Daniel a repris la lampe. « Je vais redescendre », a-t-il dit.
Je lui ai attrapé le bras. « Ensemble », ai-je répondu.
Et c’est à ce moment-là que, du fond, depuis l’obscurité du tunnel d’évacuation, un son est monté. Faible, mais sans équivoque. Un son qui nous a figés tous les deux sur place.
Ce n’était pas le cri d’un chiot.
C’était autre chose.
Le son venait de la partie la plus profonde du tunnel. Cela ressemblait à une respiration rauque, saccadée, comme si un être vivant essayait de reprendre son souffle sans en avoir la force. Daniel a dirigé la lampe vers l’origine du bruit, et nous avons tous deux vu quelque chose qui a arrêté mon cœur pendant une seconde entière.
Près de la paroi, dans une cavité presque invisible, une autre chienne était couchée. Plus petite, plus maigre encore que la mère. Sa robe était pâle, presque grise, et elle gisait si immobile que j’ai d’abord cru qu’elle dormait. Puis elle a relevé la tête, lentement, péniblement, et j’ai vu ses yeux.
Il y avait dans ces yeux la même chose que chez la mère, mais plus enfouie. De l’attente. De la fatigue. Une sorte de prière silencieuse.

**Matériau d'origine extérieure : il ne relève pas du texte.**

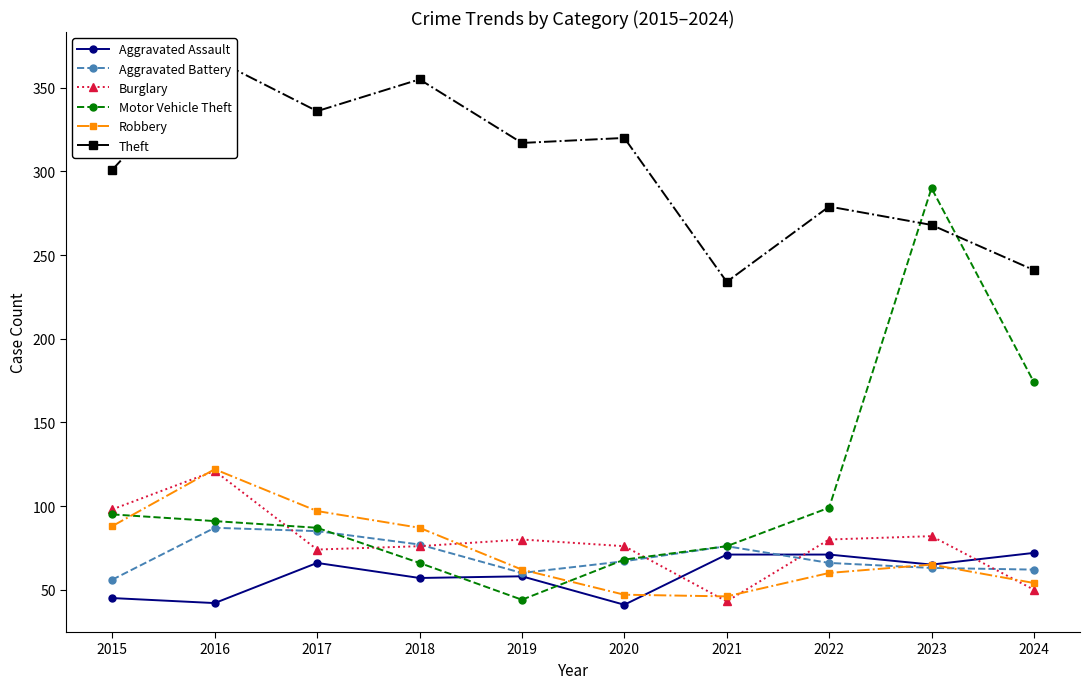

True or false: Motor Vehicle Theft has a value of 47 at 2024.

False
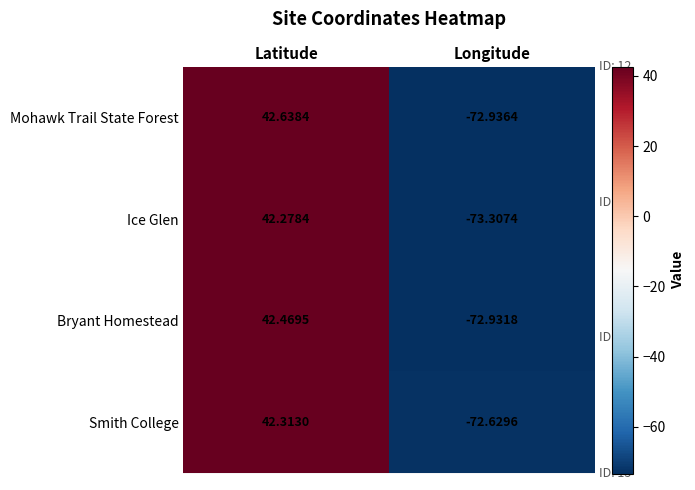

Is the value of Smith College at Longitude greater than the value of Bryant Homestead at Latitude?

No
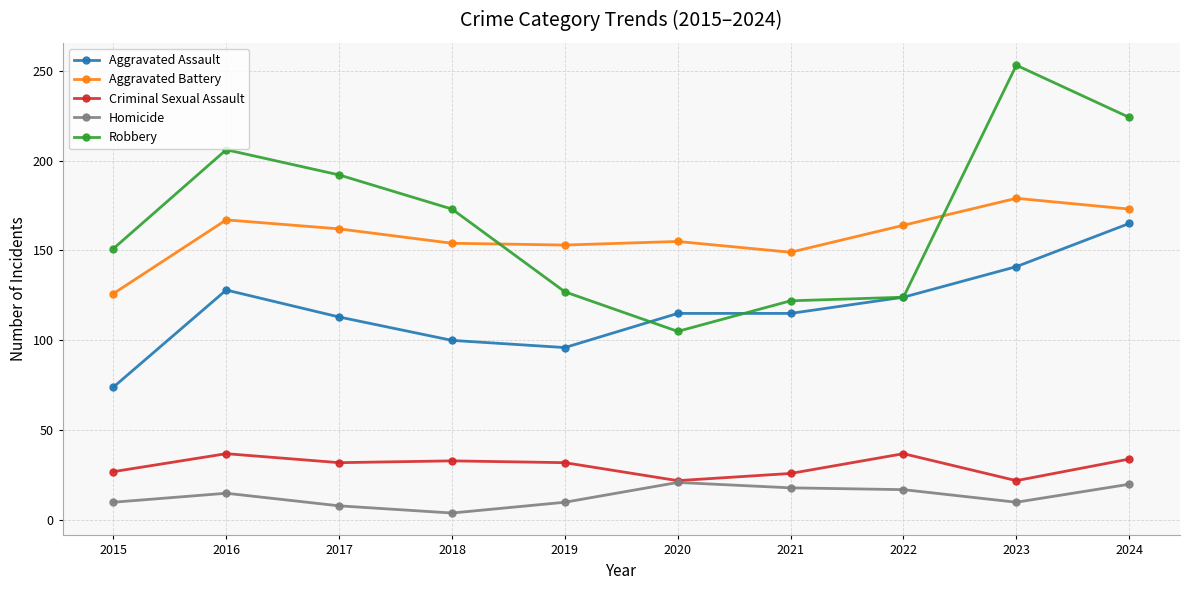

At which category does Robbery reach its first local peak?

2016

« Emily, a murmuré Daniel, il y a une autre chienne. »
« Je vois », ai-je répondu en gardant la voix stable.
J’ai pensé à la mère, debout là-haut, au bord du trou. Son obstination n’était pas de la peur. Elle n’avait pas peur du véhicule, elle n’avait pas peur de nous. Elle essayait de nous ramener ici, au fond du tunnel, là où quelqu’un d’autre était resté. Quelqu’un que nous n’avions pas vu la première fois, parce que la lumière n’atteignait pas cet endroit, parce que la cavité se cachait dans l’ombre, parce que nous étions pressés.
Daniel s’est approché avec précaution. Je l’ai suivi. Le tunnel était étroit, l’air lourd, humide. Nos pas résonnaient dans le béton. La chienne nous regardait, mais ne tentait pas de fuir. Elle restait couchée, le menton au sol, les yeux levés, comme si elle demandait : « Vous êtes venus pour moi, ou seulement pour eux ? »

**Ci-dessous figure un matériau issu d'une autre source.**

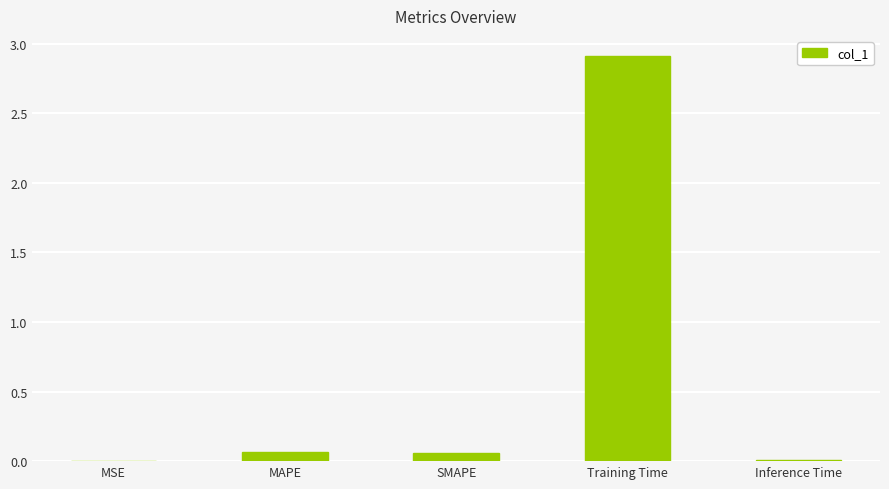

Are the bars horizontal?

No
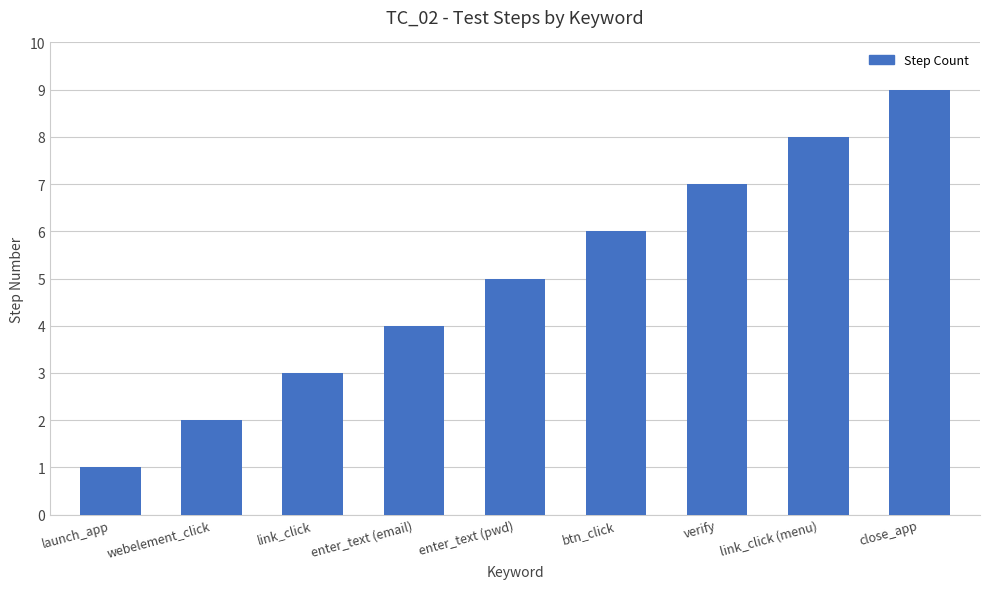

What is the difference between the maximum and second lowest values?

7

Je me suis agenouillée près d’elle. J’ai tendu la main, paume vers le haut. Elle a reniflé l’air. Un instant est passé. Puis elle a remué la queue une seule fois. Ce seul mouvement m’a appris plus que n’importe quel examen. Elle voulait vivre. Elle avait simplement oublié comment on fait.
« C’est la sœur », a dit Daniel en éclairant la paroi. Il y avait là des traces de griffures, anciennes, pâlies. « Elles ont dû vivre ici ensemble. La mère gardait les chiots près de l’entrée, et celle-ci… »
« Celle-ci est restée derrière », ai-je terminé.